• YOUR OBJECTIVE: For the records below, please print exactly and only the lines from the one with "ponemos confiados en" down to the one with "El contenido de", both ends included, omitting the pictures.

• MATERIAL PROVIDED:

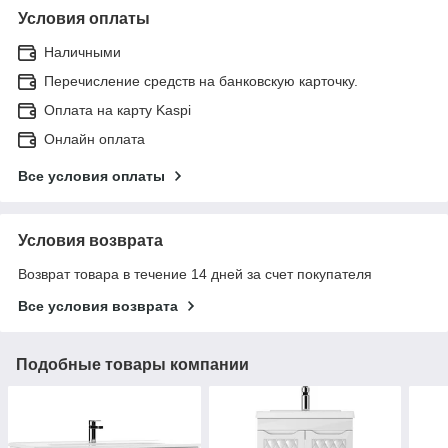
Условия оплаты
Наличными
Перечисление средств на банковскую карточку.
Оплата на карту Kaspi
Онлайн оплата
Все условия оплаты
Условия возврата
Возврат товара в течение 14 дней за счет покупателя
Все условия возврата
Подобные товары компании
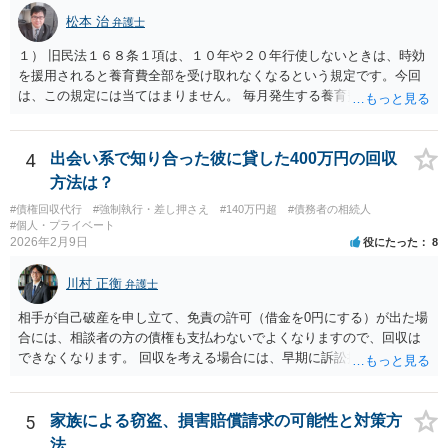
松本 治
弁護士
１） 旧民法１６８条１項は、１０年や２０年行使しないときは、時効
を援用されると養育費全部を受け取れなくなるという規定です。今回
は、この規定には当てはまりません。 毎月発生する養育費債権の方は
「定期金債権」ではなく、「定期給付債権」といい、旧民法１６９条
により、５年で時効にかかります。 ２） 強制執行により時効は中断
（更新）されるので、その時点で時効未完成のもののみ受け取れま
4
出会い系で知り合った彼に貸した400万円の回収
す。 ３） 請求できなくなる理由はないと思います。ただ、額としては
方法は？
大きくならないとは思います。 ４） 援用が認められれば、時効が完成
#債権回収代行
#強制執行・差し押さえ
#140万円超
#債務者の相続人
していた債権は、起算日にさかのぼって消滅します（民法１４４
#個人・プライベート
条）。（「強制執行債権」が何を指すかが分かりません。時効にかか
2026年2月9日
役にたった
8
らない部分は、引き続き強制執行可能です。） ５） 約束した支払日
（月ごと）が、強制執行の５年以上前の分は、時効の援用により消滅
川村 正衡
弁護士
します。請求できるのは、それ以降の分となります。未払の発生よ
り、強制執行を基準に考えた方が分かりやすいでしょう。 > また、こ
相手が自己破産を申し立て、免責の許可（借金を0円にする）が出た場
の様な案件を請け負って頂けるものなのでしょうか？ こちらの立場を
合には、相談者の方の債権も支払わないでよくなりますので、回収は
主張する余地があれば、依頼する価値はあると思います。「支払い意
できなくなります。 回収を考える場合には、早期に訴訟提起などを進
思表示があったと思われるエビデンス」のあたりを吟味する必要があ
めた方が良いと思います。
りそうです。
5
家族による窃盗、損害賠償請求の可能性と対策方
法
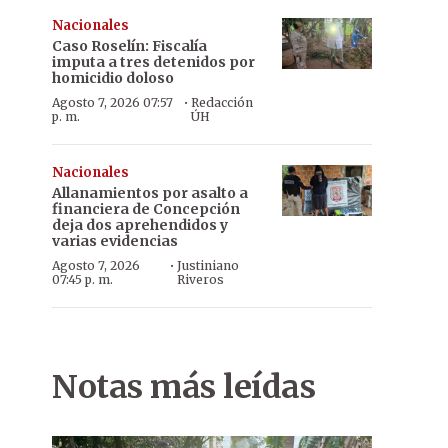
Nacionales
Caso Roselín: Fiscalía
imputa a tres detenidos por
homicidio doloso
·
Agosto 7, 2026 07:57
Redacción
p. m.
ÚH
Nacionales
Allanamientos por asalto a
financiera de Concepción
deja dos aprehendidos y
varias evidencias
·
Agosto 7, 2026
Justiniano
07:45 p. m.
Riveros
Notas más leídas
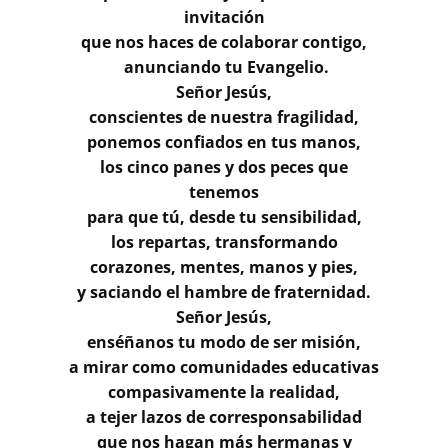
invitación
que nos haces de colaborar contigo,
anunciando tu Evangelio.
Señor Jesús,
conscientes de nuestra fragilidad,
ponemos confiados en tus manos,
los cinco panes y dos peces que
tenemos
para que tú, desde tu sensibilidad,
los repartas, transformando
corazones, mentes, manos y pies,
y saciando el hambre de fraternidad.
Señor Jesús,
enséñanos tu modo de ser misión,
a mirar como comunidades educativas
compasivamente la realidad,
a tejer lazos de corresponsabilidad
que nos hagan más hermanas y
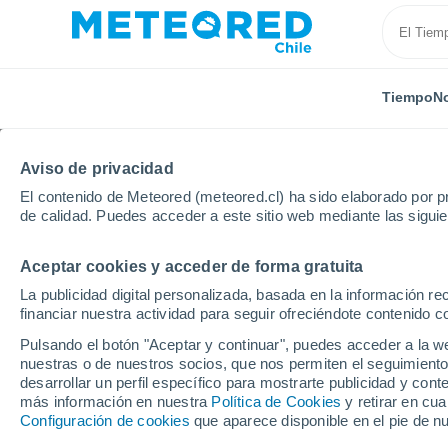
Tiempo
No
Aviso de privacidad
El contenido de Meteored (meteored.cl) ha sido elaborado por pr
de calidad. Puedes acceder a este sitio web mediante las sigui
Aceptar cookies y acceder de forma gratuita
Inicio
Francia
Bretaña
Finisterre
Plabennec
La publicidad digital personalizada, basada en la información r
financiar nuestra actividad para seguir ofreciéndote contenido c
El Tiempo en Plabenne
Pulsando el botón "Aceptar y continuar", puedes acceder a la w
nuestras o de nuestros socios, que nos permiten el seguimiento
15:28
Viernes
desarrollar un perfil específico para mostrarte publicidad y co
más información en nuestra
Política de Cookies
y retirar en cu
Configuración de cookies
que aparece disponible en el pie de n
Nubes y claros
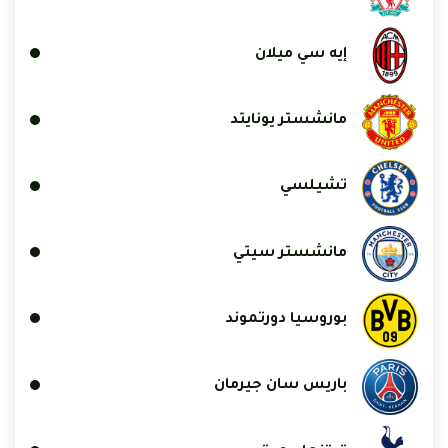
إيه سي ميلان
مانشستر يونايتد
تشيلسي
مانشستر سيتي
بوروسيا دورتموند
باريس سان جيرمان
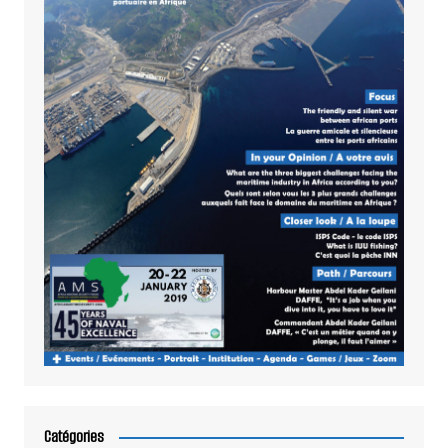
Catégories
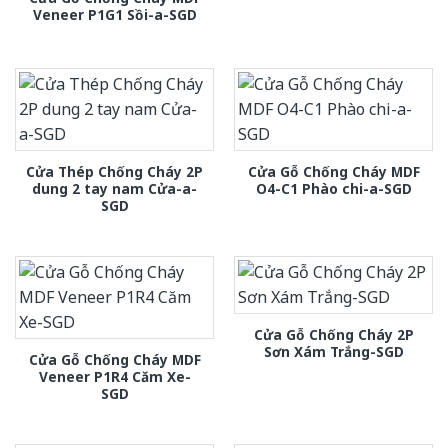
Veneer P1G1 Sồi-a-SGD
Cửa Thép Chống Cháy 2P
Cửa Gỗ Chống Cháy MDF
dung 2 tay nam Cửa-a-
O4-C1 Phào chi-a-SGD
SGD
Cửa Gỗ Chống Cháy 2P
Sơn Xám Trắng-SGD
Cửa Gỗ Chống Cháy MDF
Veneer P1R4 Căm Xe-
SGD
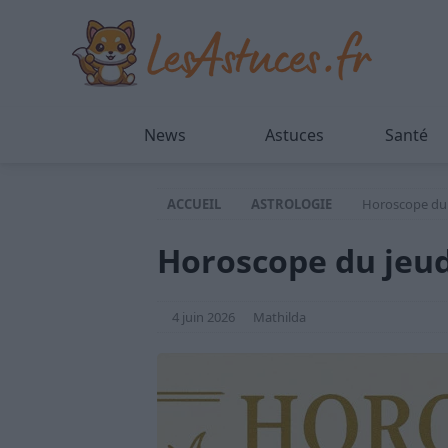
News
Astuces
Santé
ACCUEIL
ASTROLOGIE
Horoscope du j
Horoscope du jeudi
4 juin 2026
Mathilda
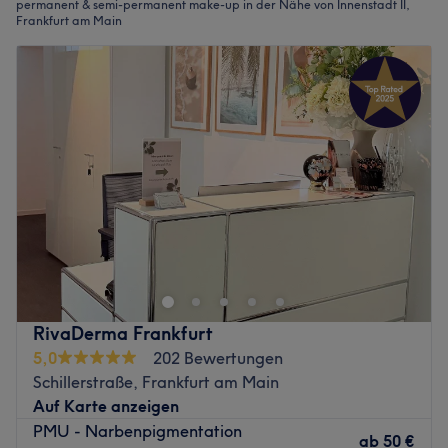
permanent & semi-permanent make-up in der Nähe von Innenstadt II,
Frankfurt am Main
RivaDerma Frankfurt
5,0
202 Bewertungen
Schillerstraße, Frankfurt am Main
Auf Karte anzeigen
PMU - Narbenpigmentation
ab
50 €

• RESPONSE FOR THIS EXERCISE:
ponemos confiados en tus manos,
los cinco panes y dos peces que
tenemos
para que tú, desde tu sensibilidad,
los repartas, transformando
corazones, mentes, manos y pies,
y saciando el hambre de fraternidad.
Señor Jesús,
enséñanos tu modo de ser misión,
a mirar como comunidades educativas
compasivamente la realidad,
a tejer lazos de corresponsabilidad
que nos hagan más hermanas y
Tiempo
No
Aviso de privacidad
El contenido de Meteored (meteored.cl) ha sido elaborado por pr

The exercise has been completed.